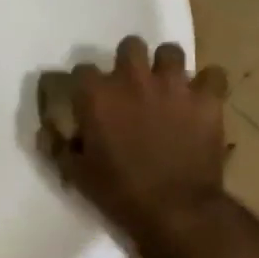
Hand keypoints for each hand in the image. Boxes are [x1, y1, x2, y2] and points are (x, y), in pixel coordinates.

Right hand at [41, 36, 231, 257]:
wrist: (176, 212)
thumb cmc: (120, 194)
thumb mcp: (76, 174)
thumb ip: (57, 146)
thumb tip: (45, 131)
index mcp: (97, 94)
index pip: (83, 70)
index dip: (86, 85)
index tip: (89, 101)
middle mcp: (133, 79)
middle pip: (130, 46)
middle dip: (129, 61)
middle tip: (132, 86)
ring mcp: (172, 85)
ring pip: (170, 52)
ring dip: (167, 67)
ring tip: (167, 87)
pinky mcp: (206, 99)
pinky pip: (213, 75)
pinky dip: (208, 85)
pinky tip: (203, 98)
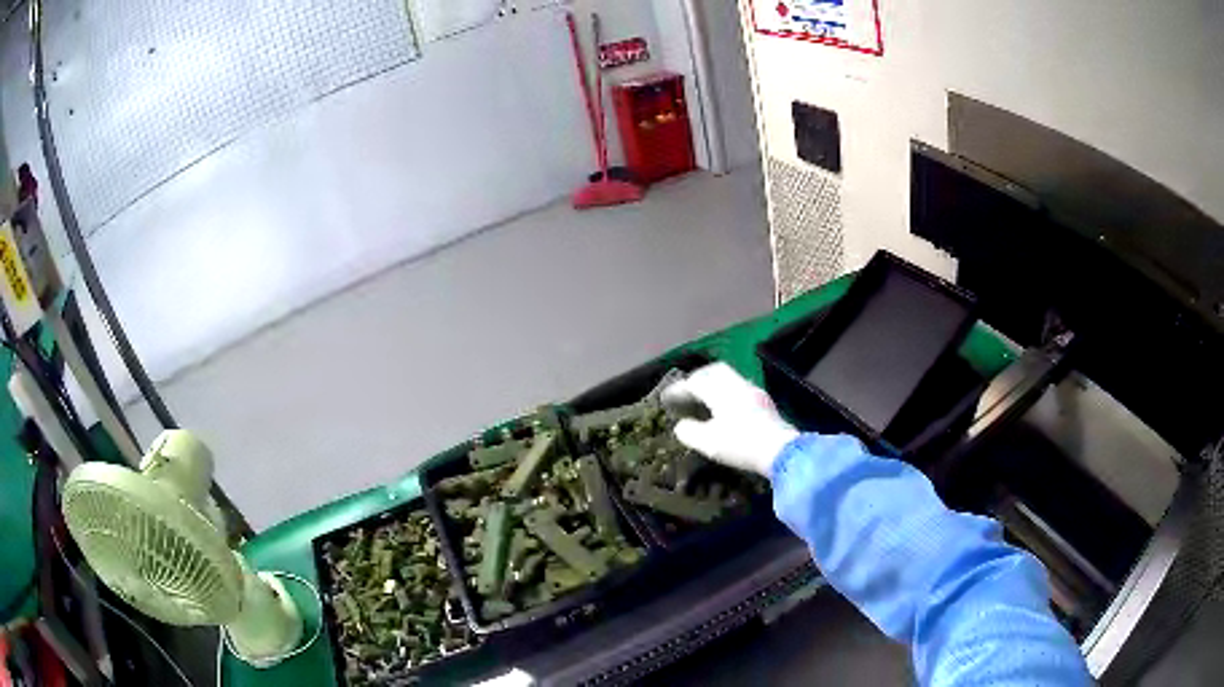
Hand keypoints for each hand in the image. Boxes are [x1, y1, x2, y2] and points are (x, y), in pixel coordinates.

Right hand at [661, 363, 798, 475]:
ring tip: (704, 399)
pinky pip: (740, 388)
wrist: (781, 451)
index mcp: (721, 391)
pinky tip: (725, 407)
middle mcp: (738, 385)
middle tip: (687, 390)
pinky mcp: (765, 403)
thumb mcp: (708, 443)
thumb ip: (690, 431)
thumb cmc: (741, 444)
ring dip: (714, 384)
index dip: (678, 390)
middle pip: (714, 371)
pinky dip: (726, 392)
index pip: (695, 382)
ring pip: (729, 378)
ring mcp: (754, 392)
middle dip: (697, 378)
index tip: (666, 398)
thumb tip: (682, 425)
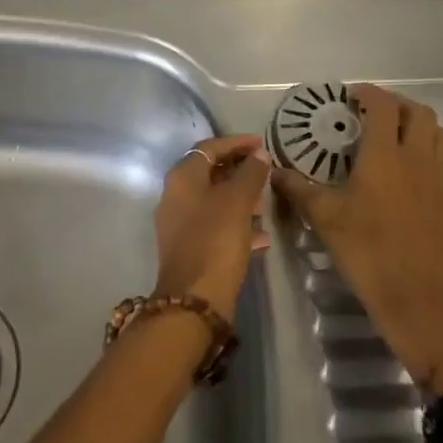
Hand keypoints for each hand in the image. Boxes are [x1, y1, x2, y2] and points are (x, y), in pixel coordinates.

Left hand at [152, 136, 269, 320]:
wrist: (193, 299)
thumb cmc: (215, 240)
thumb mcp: (237, 202)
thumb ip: (250, 174)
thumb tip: (259, 154)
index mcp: (182, 177)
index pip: (209, 147)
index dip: (236, 142)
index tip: (263, 144)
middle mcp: (175, 195)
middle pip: (210, 172)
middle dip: (239, 170)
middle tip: (266, 172)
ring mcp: (180, 222)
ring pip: (214, 200)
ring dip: (240, 198)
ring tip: (266, 203)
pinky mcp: (190, 247)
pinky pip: (215, 225)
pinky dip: (236, 224)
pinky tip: (261, 236)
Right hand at [270, 84, 442, 391]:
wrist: (421, 303)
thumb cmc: (368, 254)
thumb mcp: (324, 220)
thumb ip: (298, 189)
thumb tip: (273, 170)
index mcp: (385, 156)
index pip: (383, 106)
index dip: (368, 93)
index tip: (351, 96)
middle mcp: (419, 159)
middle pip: (420, 113)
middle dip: (398, 105)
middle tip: (375, 115)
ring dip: (422, 128)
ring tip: (401, 139)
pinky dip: (439, 161)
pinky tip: (423, 177)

Exercise requirements — Take the lines above starting at the one containing "index mcp: (721, 391)" and ending at the one containing "index pip: (209, 147)", and print them again exactly, without pictures.

Answer space —
index mcp: (721, 391)
pinky tip: (725, 407)
middle mcp: (738, 385)
middle tip: (687, 390)
pinky mcp: (765, 403)
thumb mcp: (708, 443)
thumb ip: (690, 431)
thumb cmc: (741, 444)
ring dip: (714, 384)
index dip: (678, 390)
middle pip: (714, 371)
pinky dip: (726, 392)
index pip: (695, 382)
ring pip: (729, 378)
ring mcp: (754, 392)
middle dip: (697, 378)
index tip: (666, 398)
thumb tip: (682, 425)
Hand keypoints for each hand in the image. Boxes are [x1, y1, x2, y2] and points are (x, y), in pixel coordinates.

Left hand at [152, 136, 269, 320]:
wrist: (193, 299)
thumb cmc: (215, 240)
thumb mcp: (237, 202)
thumb ip: (250, 174)
thumb tip: (259, 154)
index mcp: (182, 177)
index pip: (209, 147)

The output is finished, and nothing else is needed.